Пилюли счастья - страница 51
Меня спасла Люба.
Оказалось, что мой отец был вторично женат. Сразу же после смерти мамы взял и расписался с какой-то девушкой, удравшей из колхоза без разрешения председателя и желавшей во что бы то ни стало зацепиться в Ленинграде. Отец решил зачем-то вмешаться в ее судьбу — строптивый был человек, — поехал в ее колхоз, добился для нее паспорта, расписался и устроил к себе на завод. Более того, даже прописал на нашей жилплощади. Я ни о чем об этом не знала и не подозревала. Чем она его так растрогала, чем привлекла и почему он вообще поверил в ее честность и порядочность, остается неясным. Но она не обманула его доверия. Звалась она Любой — как моя мама. Домой к нам он не привел ее ни разу, как выяснилось впоследствии, она снимала угол в Урицке и была довольна жизнью. По стечению обстоятельств за день или за два до гибели отца Люба получила профсоюзную путевку в дом отдыха в Сестрорецке, и целых две недели никто ей ни о чем не рассказал. А вернувшись на работу и услышав о трагическом происшествии, она еще несколько дней раздумывала, стоит ли ей показываться мне на глаза. Боялась, как бы я не подумала, что она на что-то претендует. Но когда до нее дошли слухи, что меня собираются выбросить из комнаты, тут же возникла.
Я и ей не хотела открывать, но она убедила меня, что не врет: подсунула под дверь паспорт с печатью о браке и с пропиской.

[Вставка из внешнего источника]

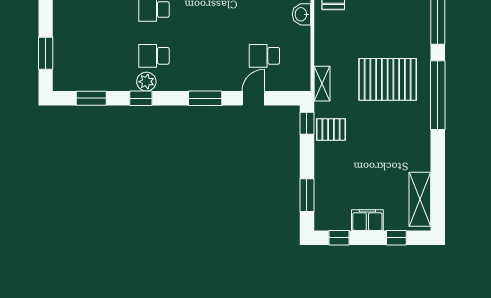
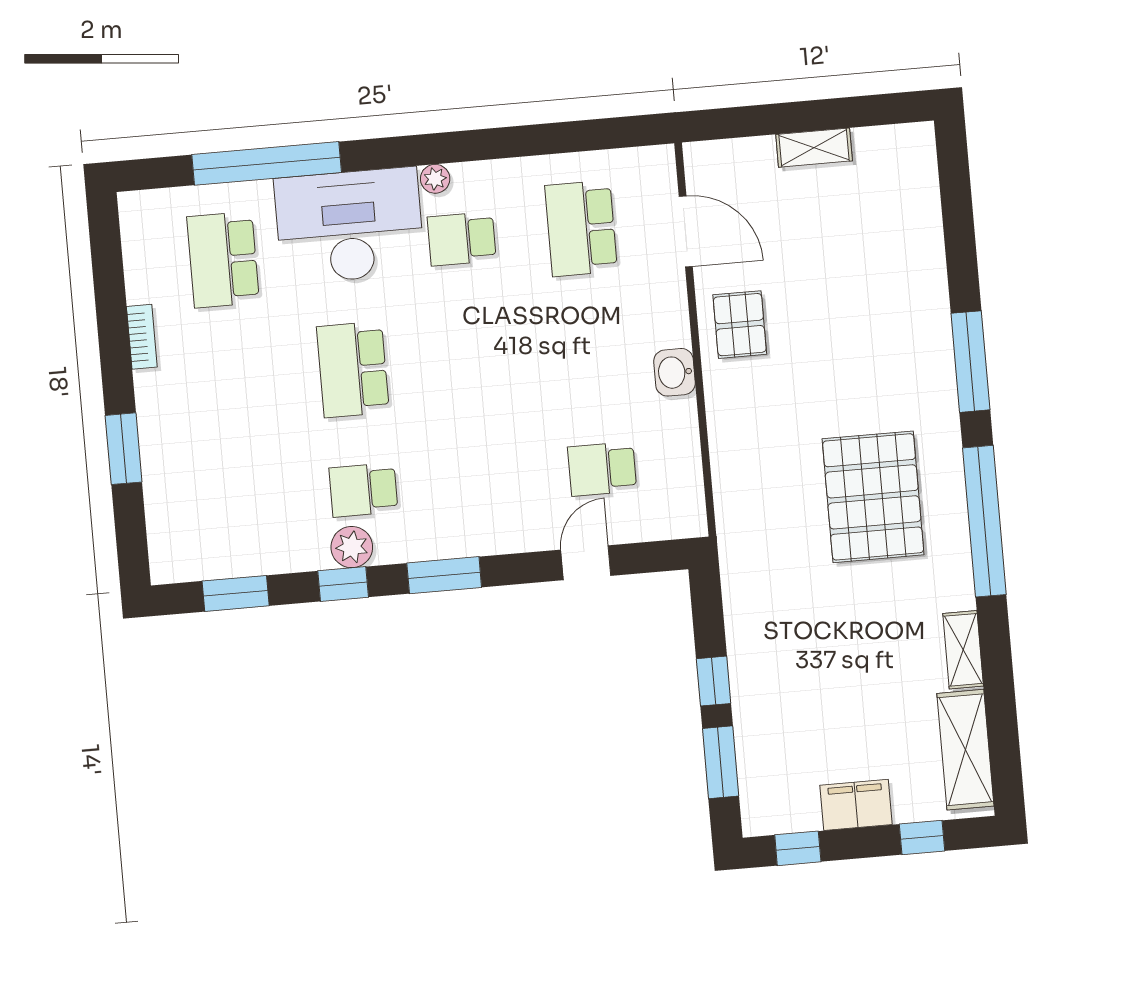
window: (46, 53) -> (124, 449), moved
pallet: (388, 79) -> (873, 497), turned 90
shelving: (322, 84) -> (963, 650), moved
window: (205, 98) -> (444, 575), moved
window: (307, 123) -> (714, 681), moved
pallet: (331, 129) -> (760, 616), removed

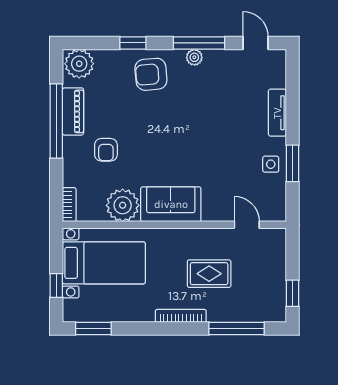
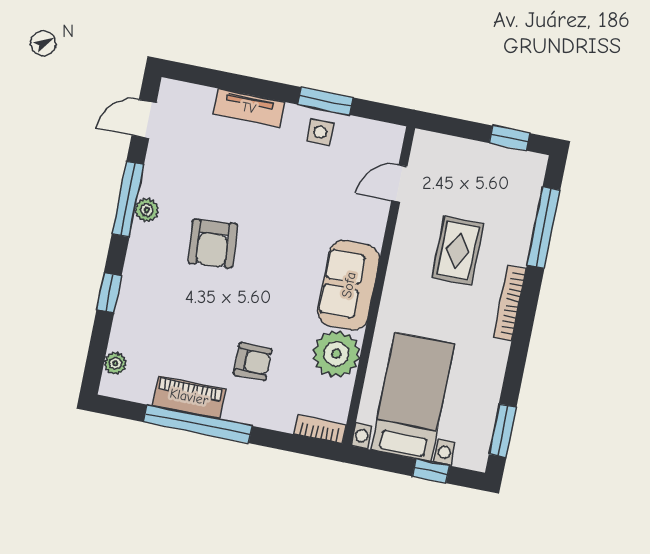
plant: (79, 64) -> (115, 363), width x0.53, depth x0.53
armchair: (151, 74) -> (213, 244), moved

— Ну да, — сказала она, перешагнув порог нашей комнаты, — ишь ты, какие шустрые! Жилплощадь им! А этого не хотите? Не трусь, девка, проживем!
Я ей поверила — она была славная и вдвое старше меня.

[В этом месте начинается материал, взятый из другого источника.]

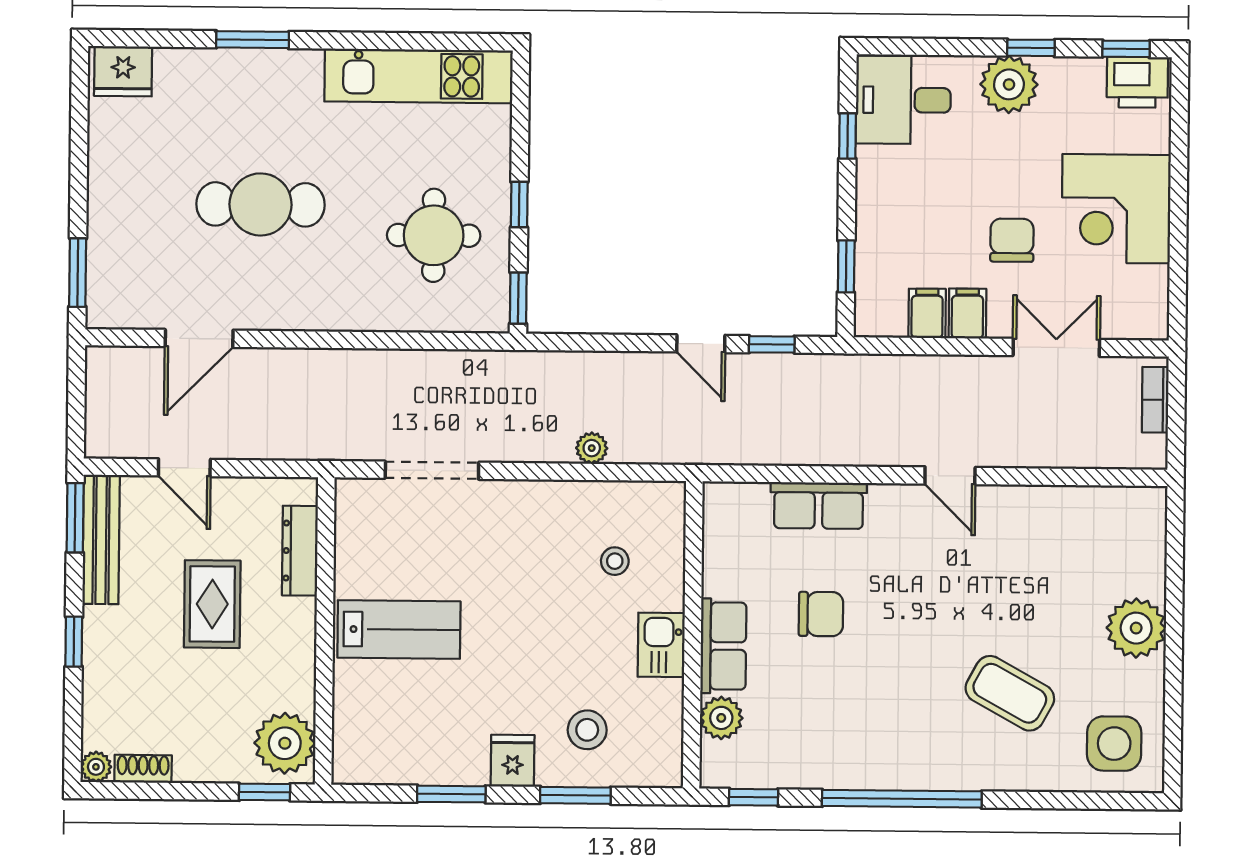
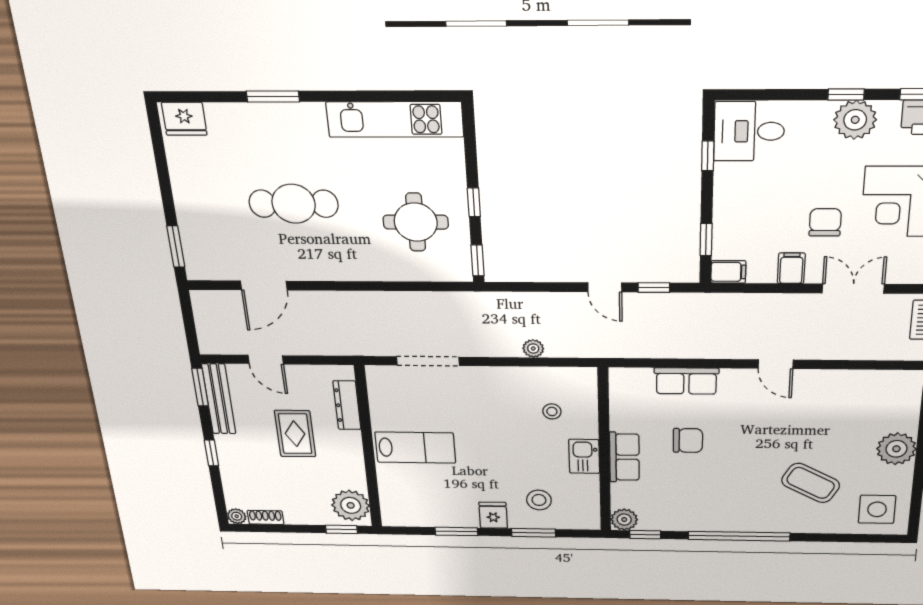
plant: (1009, 84) -> (855, 120), moved
filing cabinet: (927, 313) -> (728, 272), moved, turned 90
plant: (721, 718) -> (624, 520), moved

Я начала ходить в школу и даже записалась в шахматный кружок. Люба все перемыла и переставила в комнате, мою — бывшую мамину, кровать подвинула к окну, а себе купила новенькую полуторку с блестящими никелированными шишечками. Между ними поместила гардероб и швейную машинку — благо комната длинная, места не занимать, — а диван отправила к противоположной стене. Впоследствии на нем спал Денис.

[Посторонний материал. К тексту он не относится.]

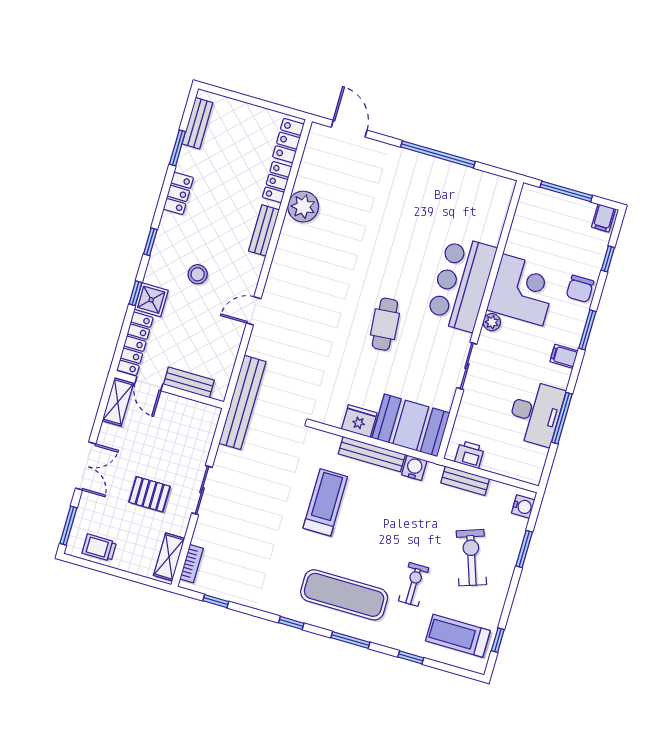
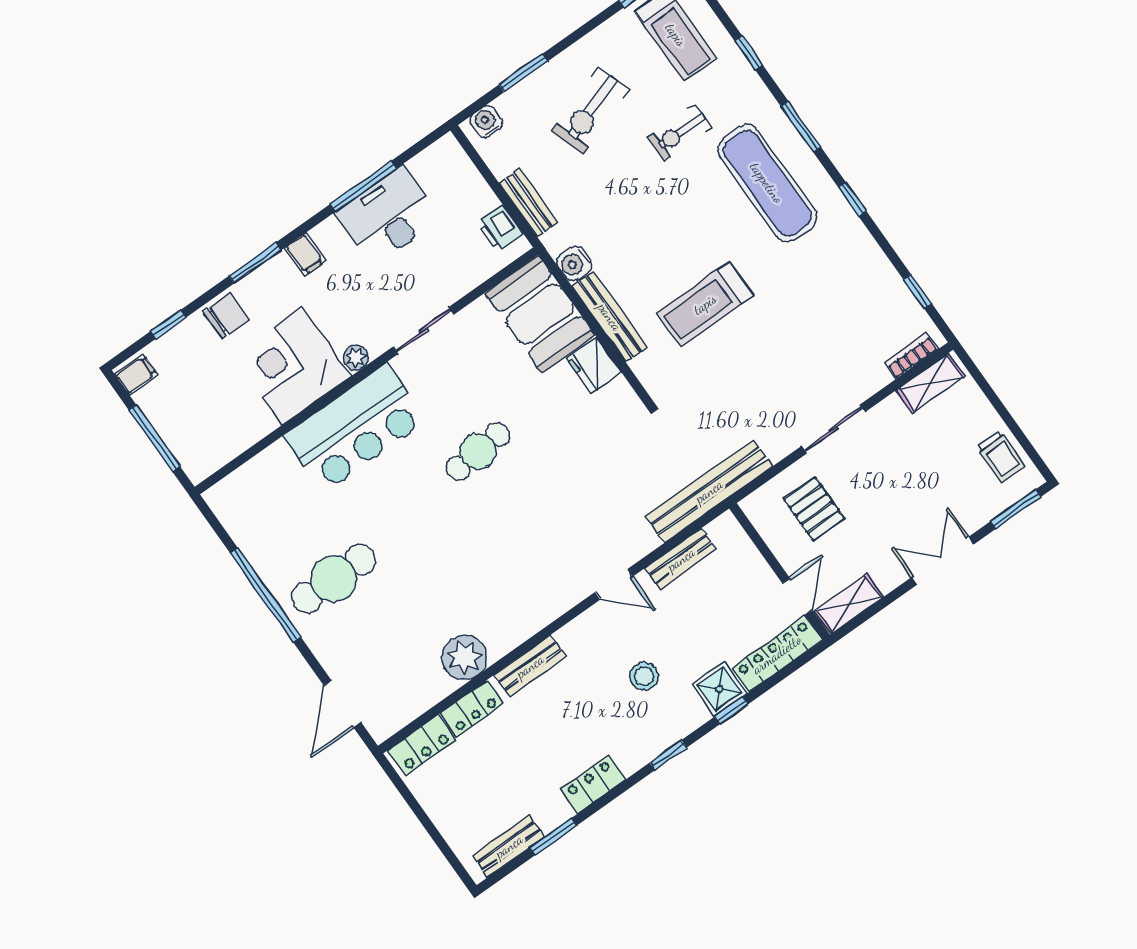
cafe table: (408, 193) -> (333, 579), added
bench: (189, 382) -> (681, 559), moved, turned 90
pallet: (149, 494) -> (814, 509), moved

Была ли действительно какая-то близость между Любой и моим отцом? Не думаю. Скорее всего, нет. Если бы она была одной из его многочисленных «приятельниц», он не стал бы за нее хлопотать и уж тем более не прописал бы у себя в комнате. В том-то и дело, что в данном случае он выступил в роли благородного и абсолютно бескорыстного рыцаря. Как Паулина в случае с Пятиведерниковым.
Ничего такого, ни мещанско-пролетарской кровати с никелированными шишечками, ни продавленного дивана, ни дешевенького фанерного гардероба не было и быть не могло в той комнате, которую я делила с Евгением. Вернее, он делил со мной. Это была комната совершенно иного полета. Жилище, наглядно свидетельствовавшее об особых устремлениях и незаурядных достоинствах своего хозяина. Доминировал в ней оставшийся от отца солидный директорский стол, и при солнечном свете, и при электрическом номенклатурно отсвечивавший лощеными боками. Стол занимал львиную долю комнатного пространства. Приземистая потрепанная тахта в соседстве с ним выглядела гривуазной и неуместной приживалкой. Однако в их сочетании заключался отчетливый смысл и намек: стол подчеркивал уважение к немеркнущей памяти отца, тахта же отвечала вкусам и представлениям самого Евгения, и ни за что на свете не согласился бы он поменять ее на самый что ни на есть дорогой и почтенный кабинетный диван. Хотя в общем-то спать можно и на диване.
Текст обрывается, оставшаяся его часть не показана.